El fútbol era Maradona, el circo que tenía en esa zurda, su gambeta y su velocidad. El fútbol era Batistuta, que pateaba como si se hubiera enojado con su señora y todos gritaban gol. Por aquellos años también nació Orteguita, que sin moverse del lugar enganchaba cuatro veces y los extras no se la podían sacar. Pero el fútbol no era, no había sido nunca, lo que nos enseñó Román. Que el mundo podía ser de los lentos, también. Que con un pase se lo podía dominar.
Que los equipos podían ser un vals colectivo moviéndose como una marea si algunos pases los regían, los organizaban: los pases que daba él.
Riquelme hacía sólo tic, y hasta parecía jugar con la repetición incluida. Enganchara, gambeteara o la pisara, el truco ya se veía, lo veías, sabías por dónde y cómo había pasado: un mago lento, generoso. Neymar pasa entre tres y te preguntás qué hizo, qué pasó, cómo pasó. Los Supersónicos necesitan del subtitulado de la repetición.
Que casi siempre habrá un compañero mejor ubicado, sólo hay que dársela.
Que para qué patear fuerte, para qué: el arco siempre será demasiado grande para los que la saben colocar.
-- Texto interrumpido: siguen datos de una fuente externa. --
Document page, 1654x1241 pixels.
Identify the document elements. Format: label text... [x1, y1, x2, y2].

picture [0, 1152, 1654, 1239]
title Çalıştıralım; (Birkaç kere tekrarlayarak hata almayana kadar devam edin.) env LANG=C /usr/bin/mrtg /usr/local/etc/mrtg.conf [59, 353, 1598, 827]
El villano de los X Men -el primer Magneto público- tenía el poder de manejar con la mente todo lo que se pudiera imantar. El tipo se paraba frente a su enemigo, alzaba los brazos y empezaban a volar mesas, puertas, vigas, el puente Zárate-Brazo Largo o un colectivo de la línea 86. Como Magneto, Riquelme tampoco se movía, era el mundo el que se huracanaba a su alrededor: él la pisaba y a sus costados volaban un Clemente, un Palacio, un Ibarra, un Neri Cardozo, el Ledesma al que no le había llegado el moretón. Lanzas azules, y de repente, el silencio, un lento silencio: Riquelme soltaba el pase y un compañero aparecía solo, mano a mano con el arquero, mientras el enemigo se preguntaba qué había pasado ahí.
“Cuanto más suave la caricia, más penetra. Cuanto más lento el movimiento, más impacta”, describió su técnica el mago René Lavand, en un hermoso perfil que escribió Leila Guerriero. René Lavand -mago, manco- había asombrado al mundo con un truco de cartas que llamó “No se puede hacer más lento”, y cuya técnica bautizó como “lentidigitación”.
“La belleza de lo simple”, se explicó Lavand. “Tic, tac. Y si podemos hacer sólo tic, mejor”.
Riquelme hacía sólo tic, y hasta parecía jugar con la repetición incluida. Enganchara, gambeteara o la pisara, el truco ya se veía, lo veías, sabías por dónde y cómo había pasado: un mago lento, generoso. Neymar pasa entre tres y te preguntás qué hizo, qué pasó, cómo pasó. Los Supersónicos necesitan del subtitulado de la repetición.
Ortega, el Mellizo, Palermo, Gallardo, Riquelme, Verón: se retiran los dibujitos animados de nuestra adolescencia. Los que nacieron durante ella. La primera dinastía de jugadores que vivimos sin que nadie nos contara nada, sin aquellos inverosímiles goles en blanco y negro que inventó la radio. Nuestros dibujitos nacieron y murieron en color. Nacieron y murieron con nosotros, que crecimos, y más crecimos después de que se retiró Román. Miresé: veintipico, treinta años y ya anda diciendo que fútbol era el que jugaba él. Todo el otoño en un día.